3. The device as claimed in claim 1, wherein the periodical interval of
communication from the HVR controllers to the GOT is within the range of
50 ms to 200 ms.
4. The device as claimed in claim 1, wherein the periodical communication
from one HVR controller is also received by the other HVR controllers.
5. The device as claimed in claim 1, comprising a LCD display device (4) for
exhibiting graphical representation of all the operating parameters.

ABSTRACT

TITLE : "A DEVICE FOR MONITORING AND CONTROLLING OF
ELECTROSTATIC PRECIPITATOR
The invention relates to a device for monitoring and controlling of electrostatic
precipitator (ESP) comprising at least one Graphical Operator Terminal (GOT)
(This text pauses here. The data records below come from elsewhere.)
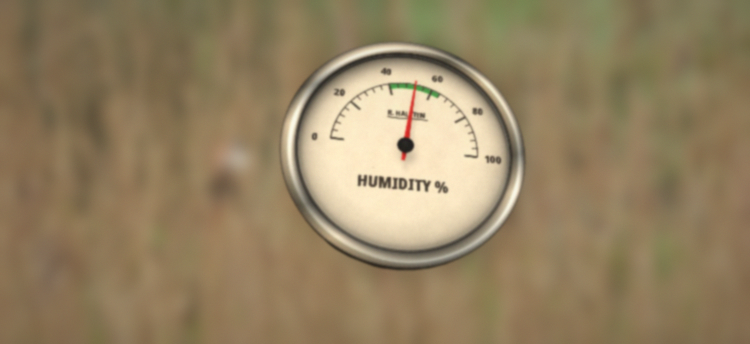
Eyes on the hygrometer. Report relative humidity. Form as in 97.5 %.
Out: 52 %
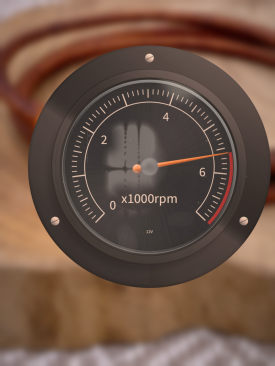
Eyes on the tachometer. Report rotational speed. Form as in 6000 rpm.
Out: 5600 rpm
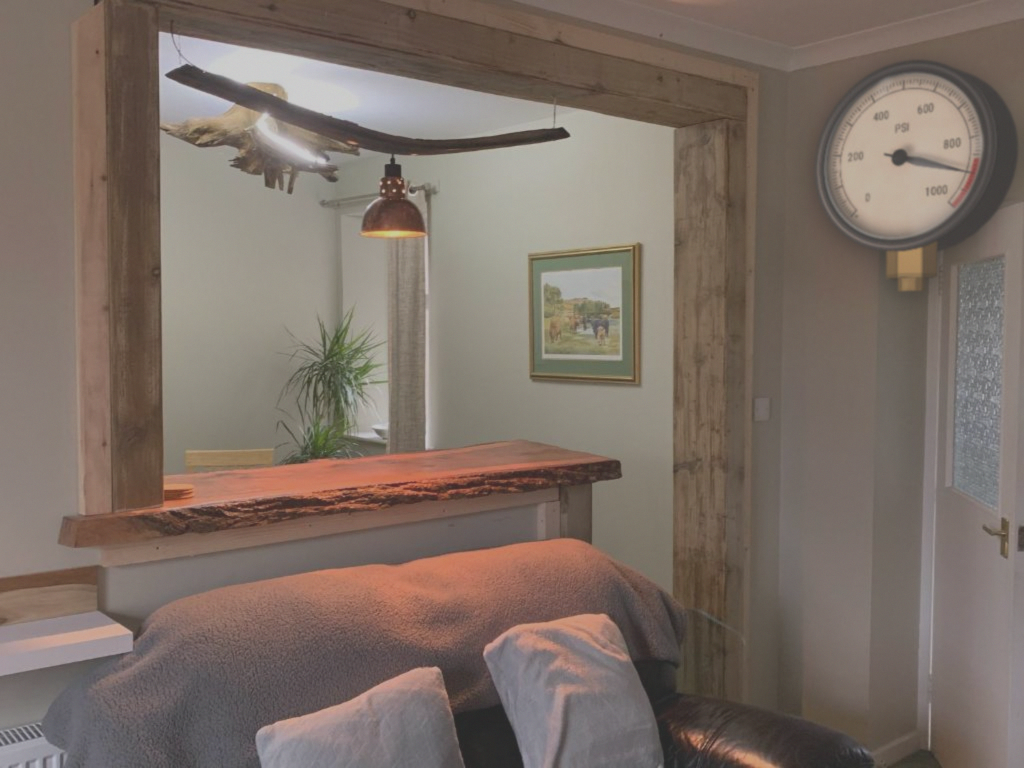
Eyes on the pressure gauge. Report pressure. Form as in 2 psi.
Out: 900 psi
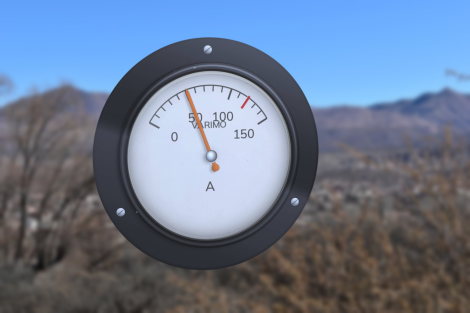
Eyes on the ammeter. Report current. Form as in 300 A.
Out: 50 A
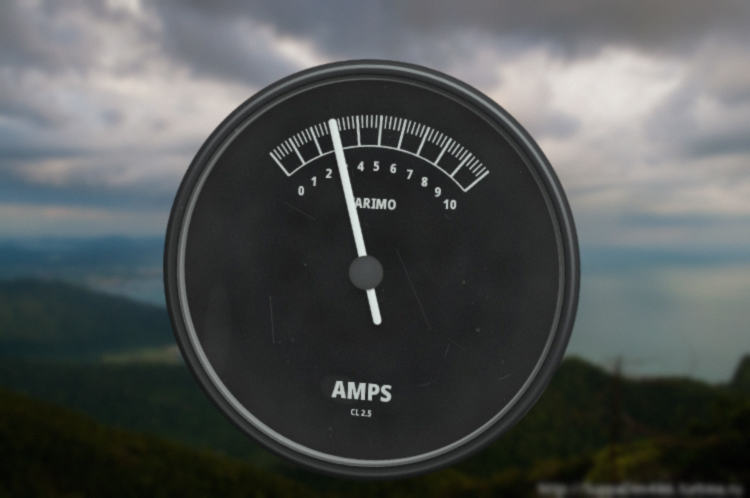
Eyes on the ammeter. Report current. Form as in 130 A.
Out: 3 A
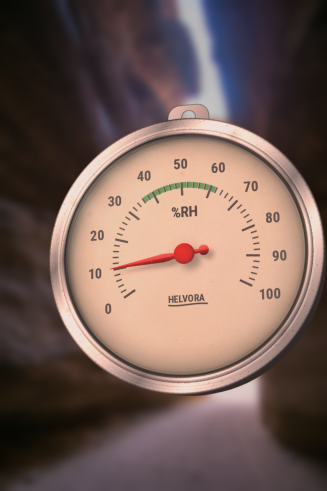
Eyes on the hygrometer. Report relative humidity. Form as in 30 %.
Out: 10 %
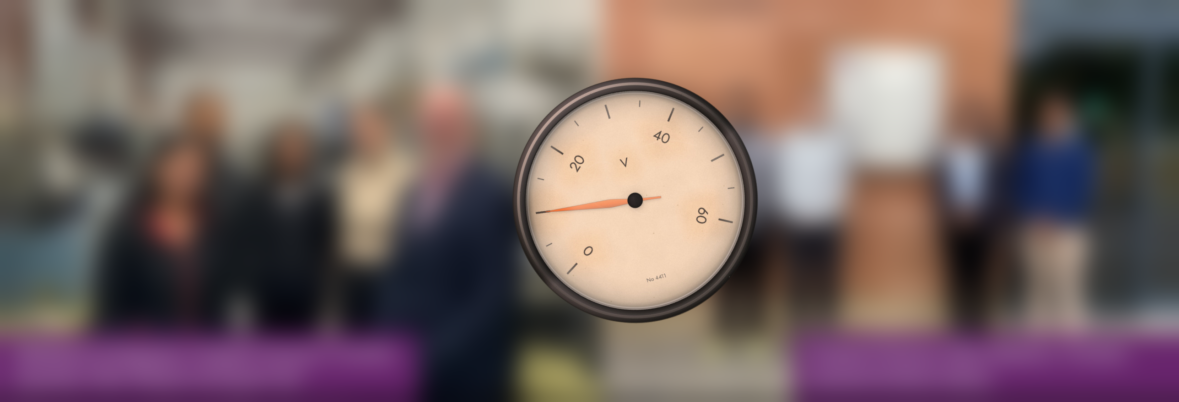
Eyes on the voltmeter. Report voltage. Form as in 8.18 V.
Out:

which communicates over a Controller Area Network (CAN) in a multi-master
communication protocol with a plurality of HVR controllers (8) through an open
standard bus (5) , and operably connected to a central computer (7). The GOT
comprises a single micro-controller (1) and enabled to control the communication
between the HVR controllers (8) and the GOT such that all the HVR controllers
(8) transmit their status over the open standard bus (5) at a periodical interval,
and the GOT receives the data and update its database for user presentation and
in that the GOT transmitting command to any of the HVR controller (8) only
when the GOT is initiated y the user through a graphical user interface (2) and a
LCD display (4) for graphical representation of all the required parameters.